Work instructions | Look below and pull out each line with the word "following".

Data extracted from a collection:
------------------------------------------------------------

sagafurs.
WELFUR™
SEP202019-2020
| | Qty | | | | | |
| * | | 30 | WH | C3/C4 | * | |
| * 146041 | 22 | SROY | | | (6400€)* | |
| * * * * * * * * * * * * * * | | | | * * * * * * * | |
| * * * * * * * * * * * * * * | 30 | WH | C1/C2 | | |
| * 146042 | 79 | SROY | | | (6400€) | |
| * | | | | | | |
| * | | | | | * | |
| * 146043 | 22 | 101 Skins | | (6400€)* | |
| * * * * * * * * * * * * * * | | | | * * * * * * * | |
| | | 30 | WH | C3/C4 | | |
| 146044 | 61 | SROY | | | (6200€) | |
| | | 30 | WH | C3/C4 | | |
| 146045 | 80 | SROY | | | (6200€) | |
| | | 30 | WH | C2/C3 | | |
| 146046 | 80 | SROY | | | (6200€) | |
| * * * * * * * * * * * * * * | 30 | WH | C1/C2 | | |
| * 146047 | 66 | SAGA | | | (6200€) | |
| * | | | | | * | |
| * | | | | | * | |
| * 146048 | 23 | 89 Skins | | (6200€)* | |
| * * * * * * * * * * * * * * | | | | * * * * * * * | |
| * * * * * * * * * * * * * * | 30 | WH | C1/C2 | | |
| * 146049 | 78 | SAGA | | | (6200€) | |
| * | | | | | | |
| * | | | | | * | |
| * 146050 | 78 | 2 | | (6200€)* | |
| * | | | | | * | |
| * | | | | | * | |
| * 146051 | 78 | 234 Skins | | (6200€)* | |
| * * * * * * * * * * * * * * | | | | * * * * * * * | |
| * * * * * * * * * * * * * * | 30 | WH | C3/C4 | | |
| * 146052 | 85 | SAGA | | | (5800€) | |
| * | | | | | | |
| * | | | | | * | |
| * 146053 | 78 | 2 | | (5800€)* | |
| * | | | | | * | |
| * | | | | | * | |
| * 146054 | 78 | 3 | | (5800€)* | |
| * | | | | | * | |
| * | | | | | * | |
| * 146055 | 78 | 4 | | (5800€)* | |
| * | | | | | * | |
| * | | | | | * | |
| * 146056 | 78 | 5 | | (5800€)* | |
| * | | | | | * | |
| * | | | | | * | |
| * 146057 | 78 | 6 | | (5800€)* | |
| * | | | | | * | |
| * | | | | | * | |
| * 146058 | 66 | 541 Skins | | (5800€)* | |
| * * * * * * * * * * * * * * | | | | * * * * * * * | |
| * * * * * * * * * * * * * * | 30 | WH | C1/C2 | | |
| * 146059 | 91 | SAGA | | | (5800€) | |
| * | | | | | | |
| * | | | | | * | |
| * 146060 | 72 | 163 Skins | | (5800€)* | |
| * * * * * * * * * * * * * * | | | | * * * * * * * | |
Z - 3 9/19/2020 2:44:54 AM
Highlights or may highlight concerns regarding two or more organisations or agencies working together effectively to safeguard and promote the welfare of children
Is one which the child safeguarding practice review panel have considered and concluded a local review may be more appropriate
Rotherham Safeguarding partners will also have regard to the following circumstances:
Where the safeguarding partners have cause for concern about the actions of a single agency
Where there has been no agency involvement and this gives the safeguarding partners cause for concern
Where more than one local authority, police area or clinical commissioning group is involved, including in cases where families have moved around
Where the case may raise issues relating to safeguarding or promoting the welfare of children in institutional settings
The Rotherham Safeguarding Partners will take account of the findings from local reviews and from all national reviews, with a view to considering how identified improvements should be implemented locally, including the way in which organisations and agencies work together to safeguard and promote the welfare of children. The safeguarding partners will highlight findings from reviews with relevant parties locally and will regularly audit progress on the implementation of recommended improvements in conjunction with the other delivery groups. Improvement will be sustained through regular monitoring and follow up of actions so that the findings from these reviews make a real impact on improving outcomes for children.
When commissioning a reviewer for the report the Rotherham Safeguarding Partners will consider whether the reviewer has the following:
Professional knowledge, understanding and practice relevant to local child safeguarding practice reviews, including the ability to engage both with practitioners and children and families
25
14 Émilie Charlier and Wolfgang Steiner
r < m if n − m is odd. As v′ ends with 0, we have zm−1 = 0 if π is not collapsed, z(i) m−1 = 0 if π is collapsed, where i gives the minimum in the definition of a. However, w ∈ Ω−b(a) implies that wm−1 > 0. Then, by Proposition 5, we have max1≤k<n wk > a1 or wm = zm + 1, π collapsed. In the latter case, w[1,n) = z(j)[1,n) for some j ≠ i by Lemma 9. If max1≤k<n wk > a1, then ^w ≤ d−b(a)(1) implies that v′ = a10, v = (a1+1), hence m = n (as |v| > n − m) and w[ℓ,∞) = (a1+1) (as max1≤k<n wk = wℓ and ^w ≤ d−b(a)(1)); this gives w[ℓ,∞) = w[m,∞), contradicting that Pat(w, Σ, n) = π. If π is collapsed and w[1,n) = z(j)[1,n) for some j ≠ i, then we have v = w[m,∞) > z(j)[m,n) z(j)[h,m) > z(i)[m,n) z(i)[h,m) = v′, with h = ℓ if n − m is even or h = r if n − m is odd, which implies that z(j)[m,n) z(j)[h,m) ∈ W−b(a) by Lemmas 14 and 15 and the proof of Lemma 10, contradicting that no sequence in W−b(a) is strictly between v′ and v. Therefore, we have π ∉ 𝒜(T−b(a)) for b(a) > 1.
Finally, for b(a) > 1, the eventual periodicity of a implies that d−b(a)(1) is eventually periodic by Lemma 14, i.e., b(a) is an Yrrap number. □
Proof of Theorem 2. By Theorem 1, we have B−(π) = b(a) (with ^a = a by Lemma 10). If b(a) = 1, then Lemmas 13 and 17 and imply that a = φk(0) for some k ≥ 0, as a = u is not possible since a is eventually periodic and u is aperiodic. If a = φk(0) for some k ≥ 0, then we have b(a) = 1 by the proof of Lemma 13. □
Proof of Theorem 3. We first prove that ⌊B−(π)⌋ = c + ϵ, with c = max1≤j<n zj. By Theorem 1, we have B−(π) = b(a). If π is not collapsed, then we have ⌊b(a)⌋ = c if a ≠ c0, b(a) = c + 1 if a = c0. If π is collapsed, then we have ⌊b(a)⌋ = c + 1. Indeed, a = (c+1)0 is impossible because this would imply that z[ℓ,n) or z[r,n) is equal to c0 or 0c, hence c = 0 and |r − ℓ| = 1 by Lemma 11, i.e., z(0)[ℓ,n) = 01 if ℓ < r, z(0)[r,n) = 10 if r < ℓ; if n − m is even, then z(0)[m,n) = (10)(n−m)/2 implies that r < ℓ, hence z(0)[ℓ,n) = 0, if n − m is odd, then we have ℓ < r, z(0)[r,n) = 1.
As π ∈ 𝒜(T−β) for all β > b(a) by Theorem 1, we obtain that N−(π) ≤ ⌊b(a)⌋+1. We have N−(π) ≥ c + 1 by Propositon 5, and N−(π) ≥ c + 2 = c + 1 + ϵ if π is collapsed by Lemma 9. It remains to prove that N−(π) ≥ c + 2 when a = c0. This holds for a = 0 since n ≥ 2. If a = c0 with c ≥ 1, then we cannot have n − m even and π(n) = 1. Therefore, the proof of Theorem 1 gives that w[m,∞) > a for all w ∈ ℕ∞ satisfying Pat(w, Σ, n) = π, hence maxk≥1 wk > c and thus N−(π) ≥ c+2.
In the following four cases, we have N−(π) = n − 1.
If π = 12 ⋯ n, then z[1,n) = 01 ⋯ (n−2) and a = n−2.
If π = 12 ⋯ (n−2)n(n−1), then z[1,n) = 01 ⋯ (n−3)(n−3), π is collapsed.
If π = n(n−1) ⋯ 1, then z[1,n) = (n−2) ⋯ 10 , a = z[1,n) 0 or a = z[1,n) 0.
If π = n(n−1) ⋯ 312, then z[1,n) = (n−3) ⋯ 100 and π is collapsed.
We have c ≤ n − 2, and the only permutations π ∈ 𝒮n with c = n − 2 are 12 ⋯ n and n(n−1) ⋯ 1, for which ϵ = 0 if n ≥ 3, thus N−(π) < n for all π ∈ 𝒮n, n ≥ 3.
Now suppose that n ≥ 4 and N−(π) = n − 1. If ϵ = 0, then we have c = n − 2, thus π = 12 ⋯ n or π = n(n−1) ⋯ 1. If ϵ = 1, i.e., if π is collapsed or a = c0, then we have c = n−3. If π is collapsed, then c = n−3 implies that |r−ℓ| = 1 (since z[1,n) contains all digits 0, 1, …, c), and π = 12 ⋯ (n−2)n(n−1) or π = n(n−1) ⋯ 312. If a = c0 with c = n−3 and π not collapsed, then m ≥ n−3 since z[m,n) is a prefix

------------------------------------------------------------

Solution to this exercise |
Rotherham Safeguarding partners will also have regard to the following circumstances:
When commissioning a reviewer for the report the Rotherham Safeguarding Partners will consider whether the reviewer has the following:
In the following four cases, we have N−(π) = n − 1.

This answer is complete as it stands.